Und so erklärte er Lia-Mara, dass er das Gefühl einfach nicht loswurde, dass sein ganzes Verhalten, seine Tagesabläufe beobachtet wurden.

„Lia-Mara, jetzt musst du genau hinhören, dir dies einmal voll reinziehen!“ Aufgebracht rutschte Robert samt Stuhl auf dem Holzboden Richtung Tisch und hinterließ auf dem Boden etliche tiefe Kratzer.

„Vor einiger Zeit kam ich außer der Reihe etwas früher als sonst nach Hause. Als ich ins Haus eintrat, merkte ich sofort, dass etwas nicht stimmte. Die Wohnzimmertür und die Küchentür standen offen. Ich schließe sie immer! Ohne Ausnahme“, dabei formte er beide Hände zu Fäusten, gab dem Gesagten Gewicht.

„Plötzlich vernahm ich ein seltsames Geräusch. Vorsichtig schlich ich mich in die Küche. Sah im letzten Augenblick eine dunkel gekleidete Gestalt über die Terrasse nach draußen ins Freie verschwinden.“

Und so erklärte Robert ihr alles, alles bis ins kleinste Detail, ließ nichts aus. Auch dass die Polizei nur vorbeikam und ihn mahnte, er sollte das Haus besser sichern und die Eingangstür in Zukunft verschließen. Denn sein Verhalten lade jeden Dieb ein. Da jedoch nichts fehlte, könnten sie nichts unternehmen, würden jedoch in nächster Zeit öfters mal mit dem Streifenwagen vorbeifahren, Präsenz zeigen.

„Konntest du erkennen, ob der Einbrecher ein Mann oder eine Frau war, wie war er gebaut?“, unterbrach sie ihn.

„Hm, das ist schwer zu sagen. Ich sah ihn nur von hinten und er trug einen schwarzen Kapuzenpullover.“ Dabei wendete er den Blick von ihr ab, legte den Kopf zurück in den Nacken und starrte ein paar Sekunden ruhig gegen die Zimmerdecke.

„Er oder sie hatte die Kapuze über den Kopf gezogen. Doch der Figur und dem Gang nach meine ich, dass es sich um einen Mann handelte.“

Lia-Mara war gleich am darauffolgenden Tag nach dem Telefonat bei ihm erschienen. Kein Wölkchen verdeckte an diesem wunderschönen Sommertag die Sonne. Das Thermometer stieß am späten Vormittag knapp an die 20-Grad-Grenze.

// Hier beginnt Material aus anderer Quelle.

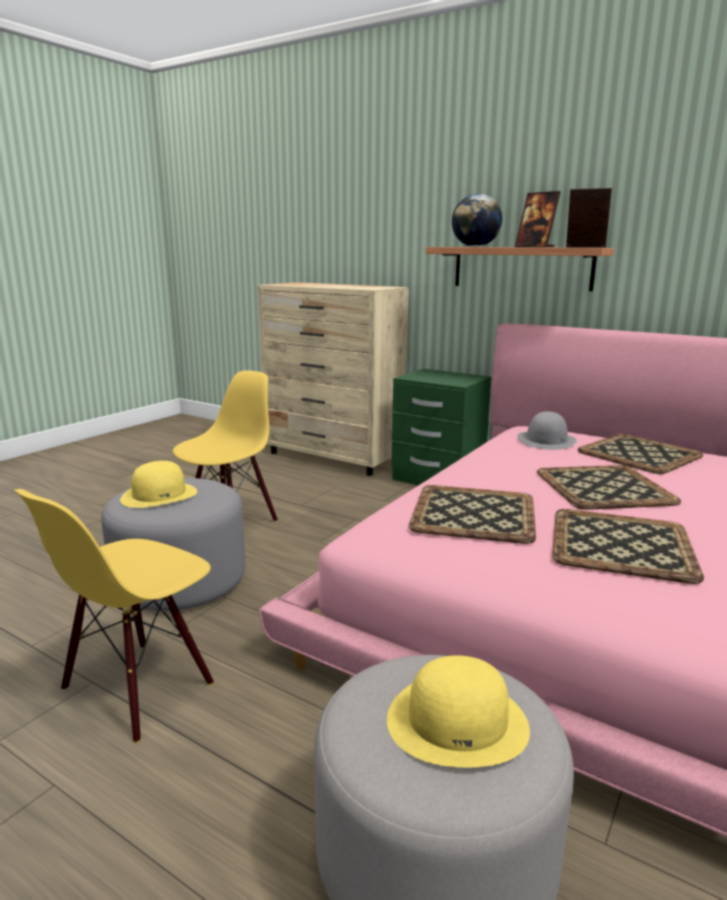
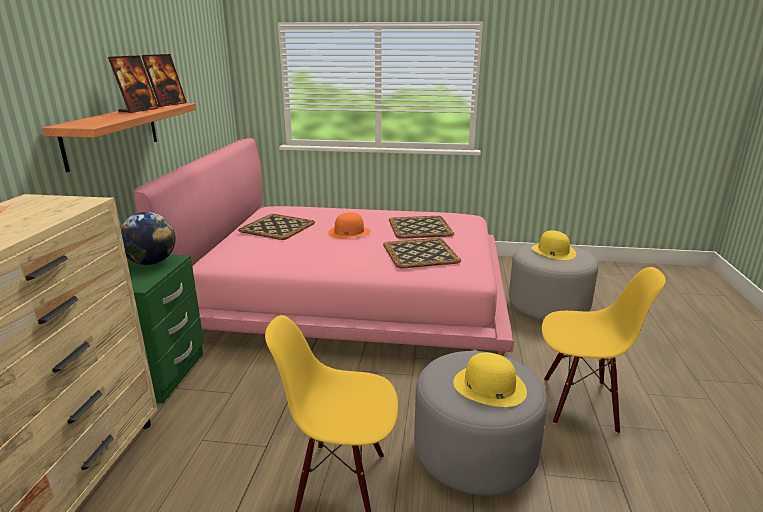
camera: 115 degrees left, 5 degrees up
(475, 246) = (103, 119): globe -> globe (151, 262)
(546, 440) = (261, 249): grey hat -> none
(585, 247) = (168, 104): picture frame -> picture frame turned 150 degrees counterclockwise
(602, 487) = (349, 232): tray -> orange hat

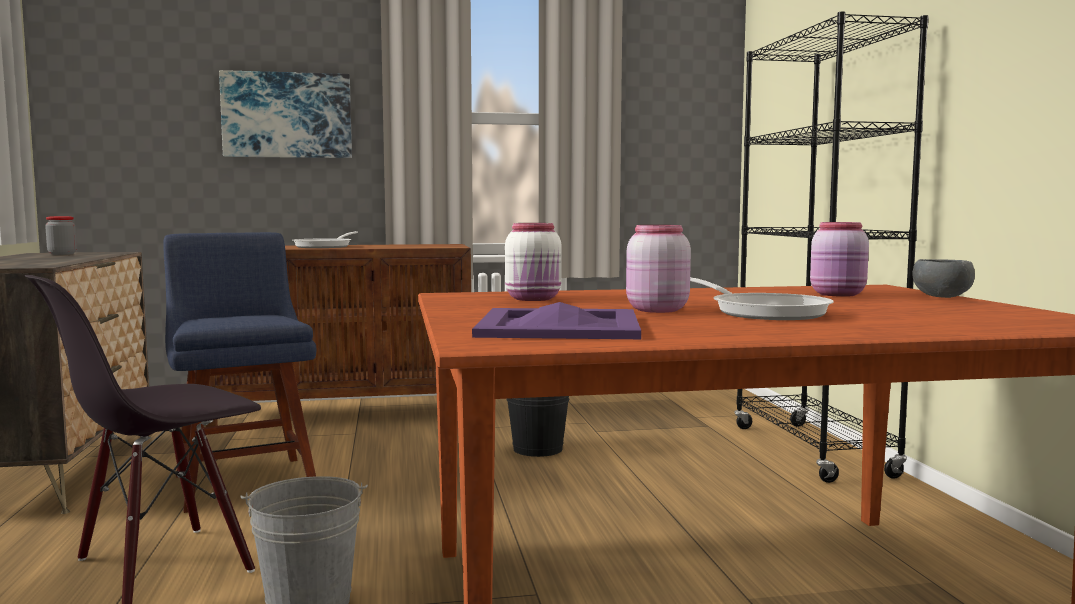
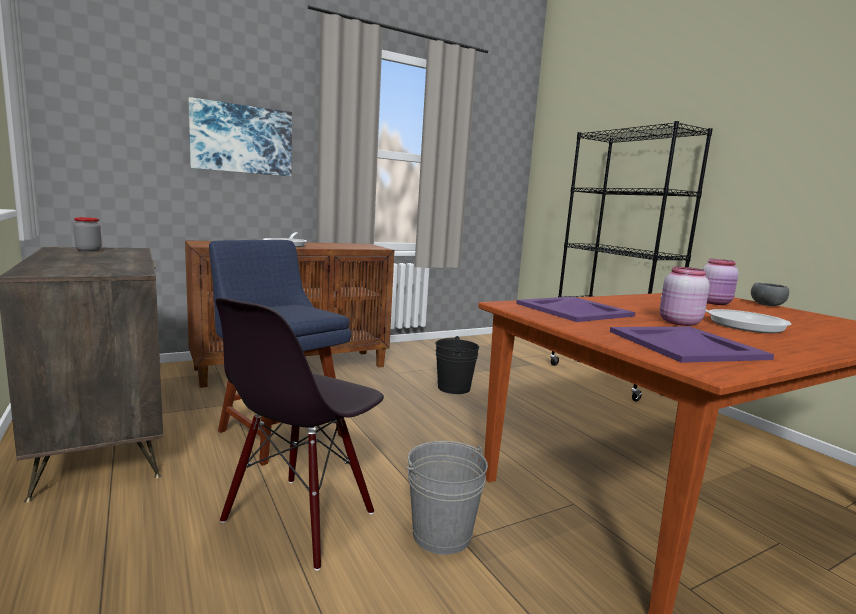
camera: 20 degrees left, 5 degrees up
(534, 299) = (575, 310): white jar -> purple tray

Ihr Kommen kündigte ein tiefes, gleichmäßiges Orgelkonzert eines alten Ford Mustang an. Das giftgrün lackierte Cabrio Ford Mustang 289 entließ aus seinen zwei fetten Endrohren ein bollerndes Röhren, wozu nur ein Achtzylinder älteren Datums in der Lage ist.

Robert musste unwillkürlich grinsen, als er die Farbkombination des Wagens wahrnahm: Lack giftgrün und innen leuchtend rote Ledersitze.

Nachdem sie den Zündschlüssel aus dem Zündschloss gezogen hatte, tönte nur noch die laute, rhythmische Musik von Haddaway aus den vier Lautsprechern:

„Baby don't hurt me, don't hurt me, no more …“ Ein kurzer Griff zum Autoradio und es herrschte wieder die gewohnte Stille im Enkendorf.

Das Enkendorf ist ein Stadtteil von Wehr, dessen nicht offizielles Ortsschild in schwarzen Lettern den „Freistaat Enkendorf“ unübersehbar ankündigt.